# Your objective:
Read through the records below and copy each line that uses the word "ankle".

'''

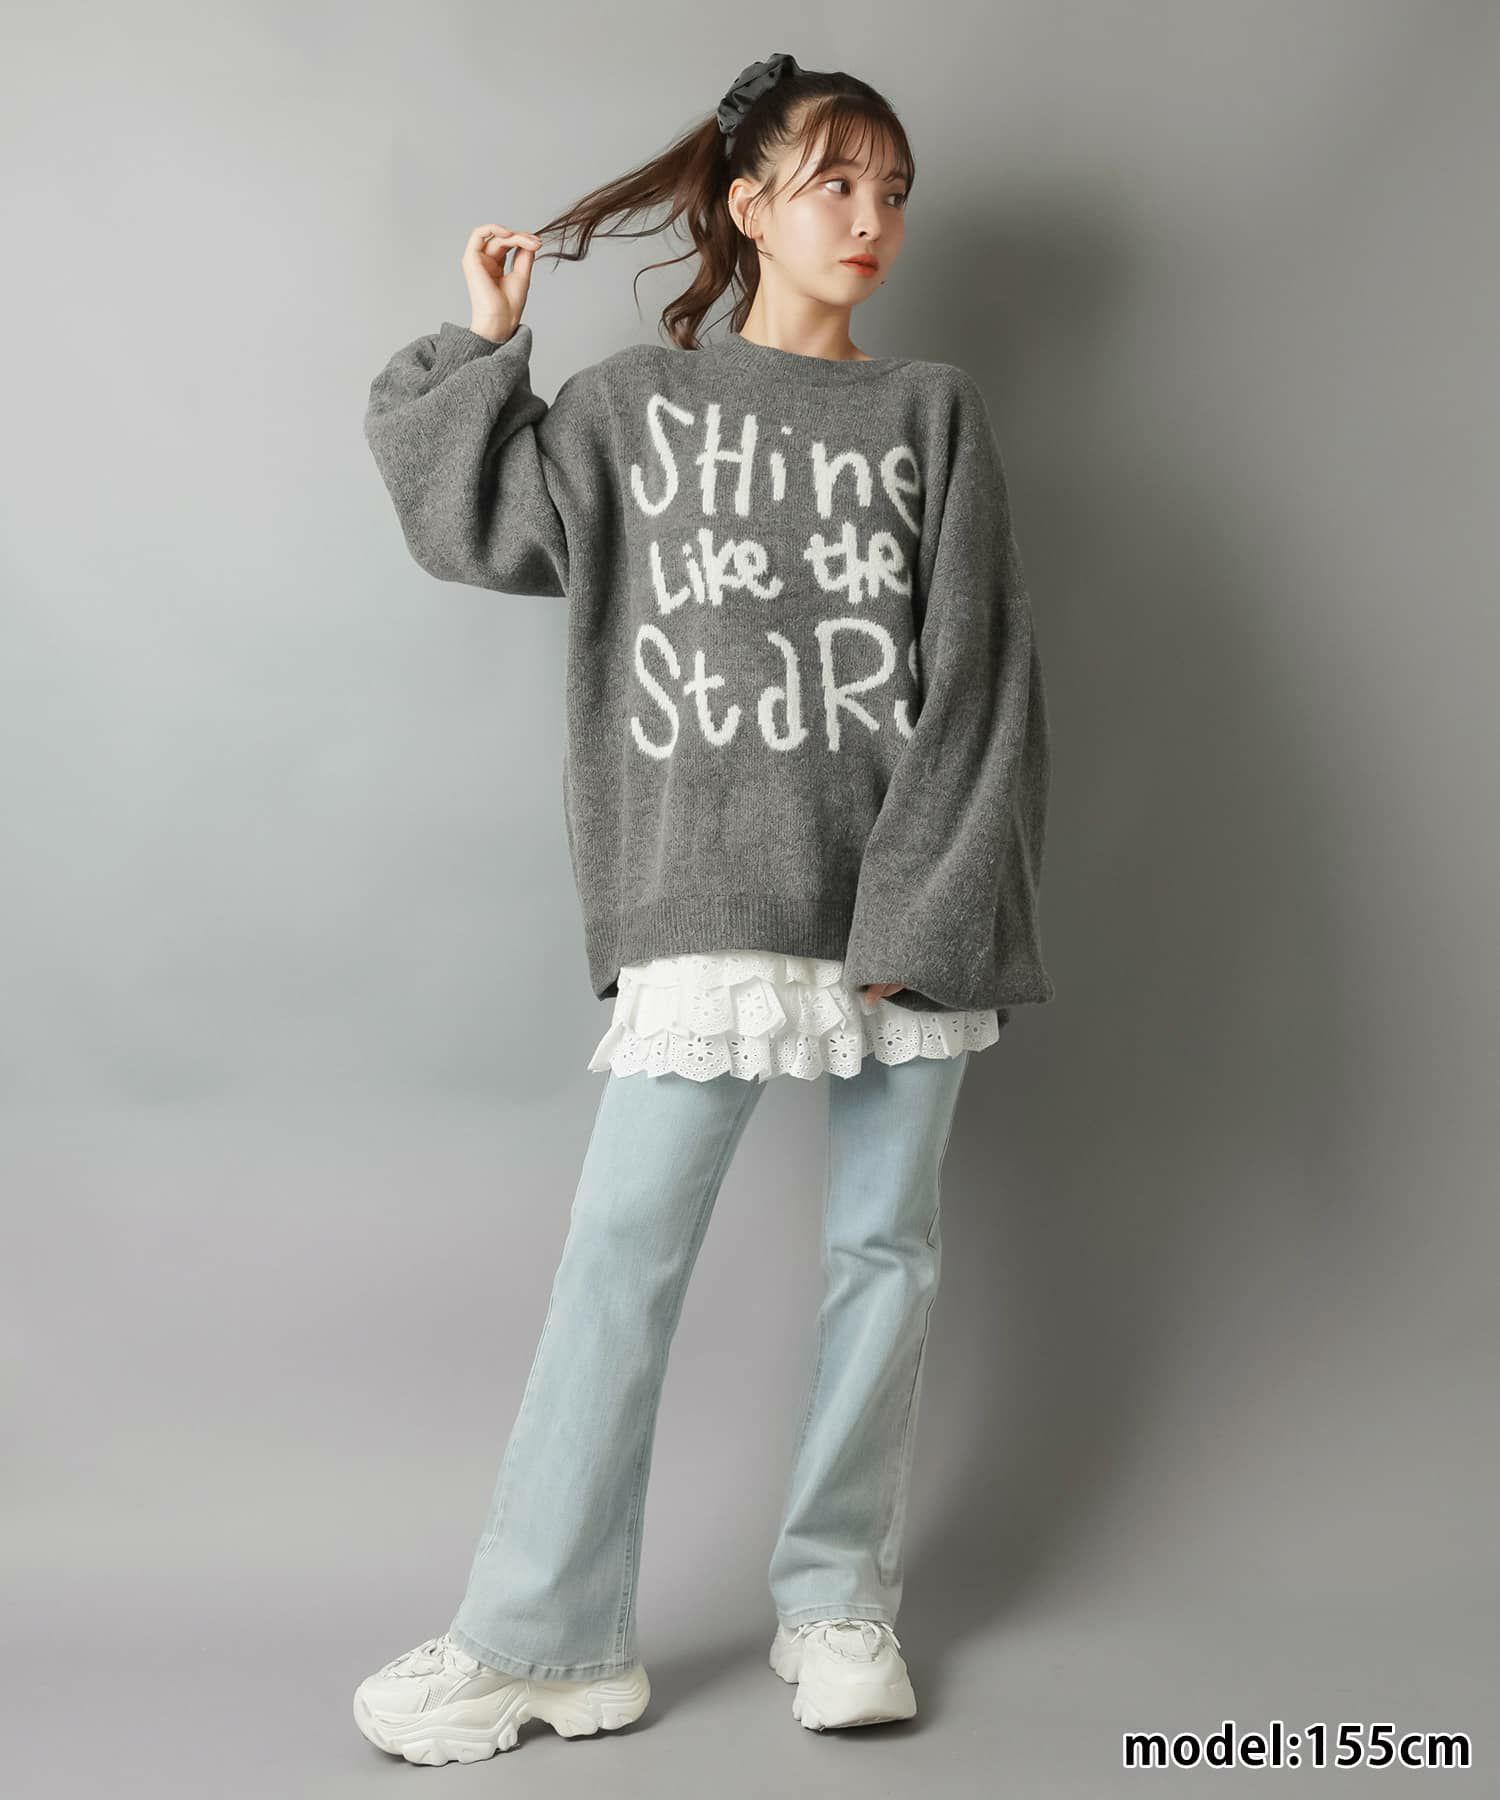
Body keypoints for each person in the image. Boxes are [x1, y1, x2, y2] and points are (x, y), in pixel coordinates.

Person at [353, 51, 1055, 1763]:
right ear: (749, 206)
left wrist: (922, 913)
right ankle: (547, 1639)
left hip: (901, 899)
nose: (871, 219)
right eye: (836, 184)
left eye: (894, 192)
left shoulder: (931, 411)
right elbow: (472, 526)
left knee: (883, 1255)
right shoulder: (631, 413)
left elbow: (979, 678)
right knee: (622, 1255)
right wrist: (481, 344)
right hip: (710, 901)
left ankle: (838, 1604)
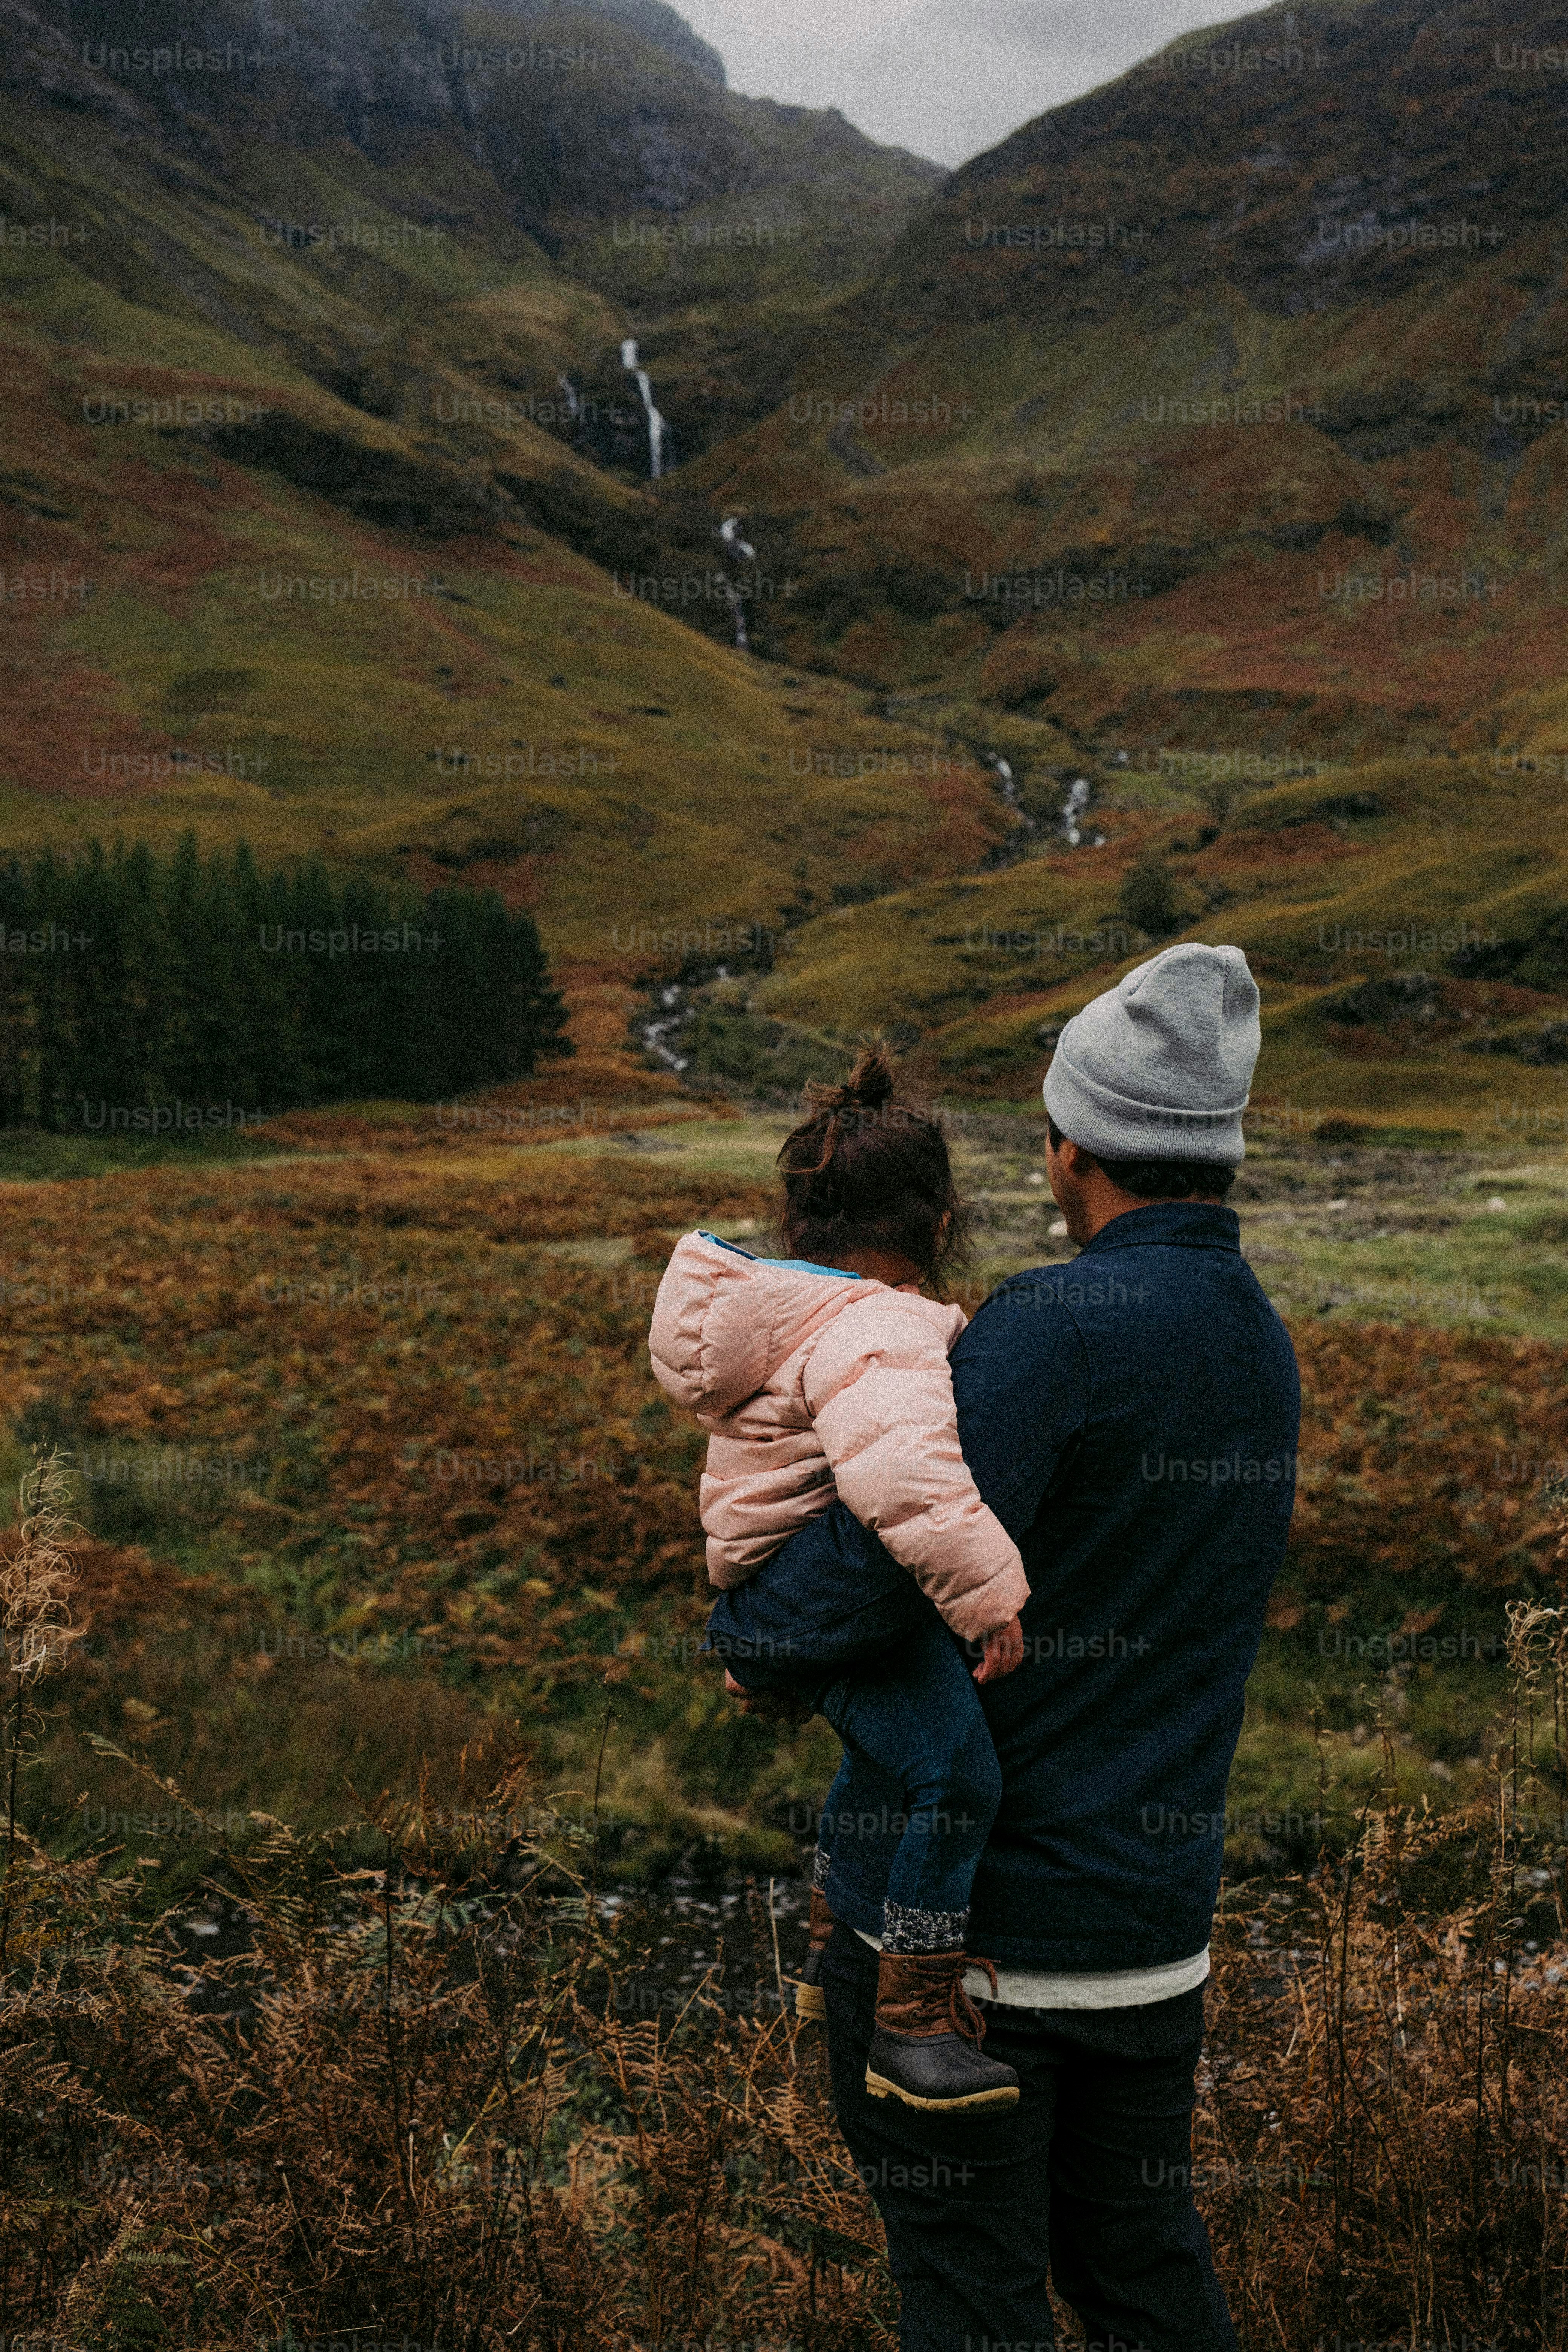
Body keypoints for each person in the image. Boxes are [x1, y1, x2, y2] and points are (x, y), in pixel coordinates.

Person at [707, 942, 1301, 2352]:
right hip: (1150, 1946)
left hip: (974, 1969)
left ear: (1069, 1145)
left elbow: (857, 1586)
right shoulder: (1258, 1338)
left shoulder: (1051, 1330)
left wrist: (743, 1632)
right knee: (1145, 2280)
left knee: (972, 2305)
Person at [649, 1042, 1031, 2115]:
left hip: (769, 1585)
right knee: (957, 1782)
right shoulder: (882, 1326)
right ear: (939, 1224)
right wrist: (987, 1597)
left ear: (799, 1220)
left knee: (883, 1763)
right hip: (821, 1592)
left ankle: (830, 1953)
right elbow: (906, 1481)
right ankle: (912, 2022)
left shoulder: (789, 1315)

'''

# Solution to the problem:
right ankle: (547, 1639)
left ankle: (838, 1604)
left ankle: (830, 1953)
right ankle: (912, 2022)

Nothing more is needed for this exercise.